The Irish answer: he did and he didn’t.

le brocquy joyce 23 detailConfession no.2: I have not read Finnegans Wake. At least, not from start to finish, not yet. I read Ulysses only last year, so I’m catching up slowly. This is no place for a book review, but I’ll put on record that I loved every exasperating cascading serenading page of Joyce’s masterpiece. When I finished it I raided the Joyce corner of my mother’s bookshelf for Joyce-related essays, memoirs, and biographies. So I am on a course leading to Finnegans Wake, but before it there is Richard Ellmann’s biography, which I have more than half a mind to begin reading today. It’s either that or the reissued 1922 text of Ulysses.

[Image: Image of James Joyce (detail) by Louis le Brocquy, 1978; oil on canvas, 70 x 70 cm.]

This post was originally intended to be a long and careful tribute to Joyce – “that bizarre and wonderful creature who turned literature and language on end”* – but instead it is medium-sized and extemporaneous. The post title, by the way, refers to a French–Japanese cartoon my sister and I were enchanted by in the 1980s.
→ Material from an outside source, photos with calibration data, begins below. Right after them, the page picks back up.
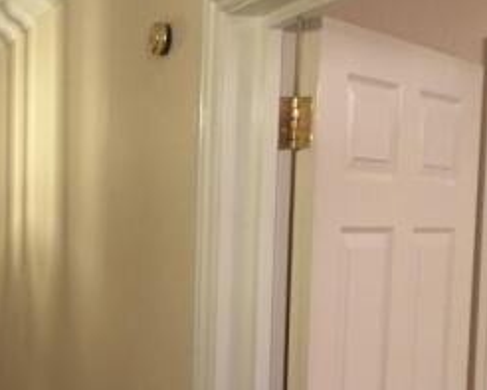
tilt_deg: -5.8
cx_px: -45
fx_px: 966
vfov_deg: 22.4
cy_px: 334
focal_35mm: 67
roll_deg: -0.9
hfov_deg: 26.2
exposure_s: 1/33
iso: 125
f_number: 2.2
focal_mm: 4.15
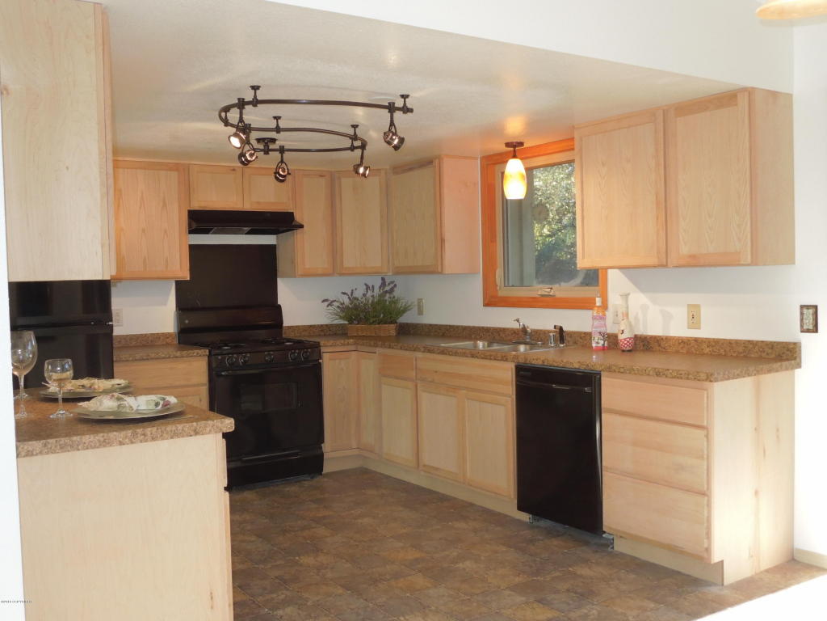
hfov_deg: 52.6
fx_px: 836
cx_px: 414
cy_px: 310
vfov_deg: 40.7
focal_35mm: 35
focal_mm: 6.3
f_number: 3.7
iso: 320
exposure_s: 1/50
1980s, 1880s, 3080s, it’s all the same and it’s all in bloom.

If you are interested in taking part in the general merriment of Bloomsday, the James Joyce Centre website has information aplenty; if time and geography are against you, here is a short recording of Joyce reading from Finnegans Wake. (After 8½ minutes you can beginagain.) The accent and musicality of his speaking voice are a delight, and there is accompanying text here, if you wish to read along.

I leave you with a poem:

Invocation to Joyce

Scattered over scattered cities,
alone and many
we played at being that Adam
who gave names to all living things.
Down the long slopes of night
that border on the dawn,
we sought (I still remember) words
for the moon, for death, for the morning,
and for man’s other habits.
We were imagism, cubism,
the conventicles and sects
respected now by credulous universities.
We invented the omission of punctuation
and capital letters,
stanzas in the shape of a dove
from the libraries of Alexandria.
Ashes, the labor of our hands,
and a burning fire our faith.
You, all the while,
in cities of exile,
in that exile that was
your detested and chosen instrument,
the weapon of your craft,
erected your pathless labyrinths,
infinitesmal and infinite,
wondrously paltry,
more populous than history.
We shall die without sighting
the twofold beast or the rose
that are the center of your maze,
but memory holds the talismans,
its echoes of Virgil,
and so in the streets of night
your splendid hells survive,
so many of your cadences and metaphors,
the treasures of your darkness.
What does our cowardice matter if on this earth
there is one brave man,
what does sadness matter if in time past
somebody thought himself happy,
what does my lost generation matter,
that dim mirror,
if your books justify us?
I am the others. I am those
who have been rescued by your pains and care.
I am those unknown to you and saved by you.

Jorge Luis Borges

Translated by Norman Thomas di Giovanni.

* Description by Richard Ellmann in the preface to the revised 1982 edition of his biography of Joyce. I edited the post to include the quote and this footnote.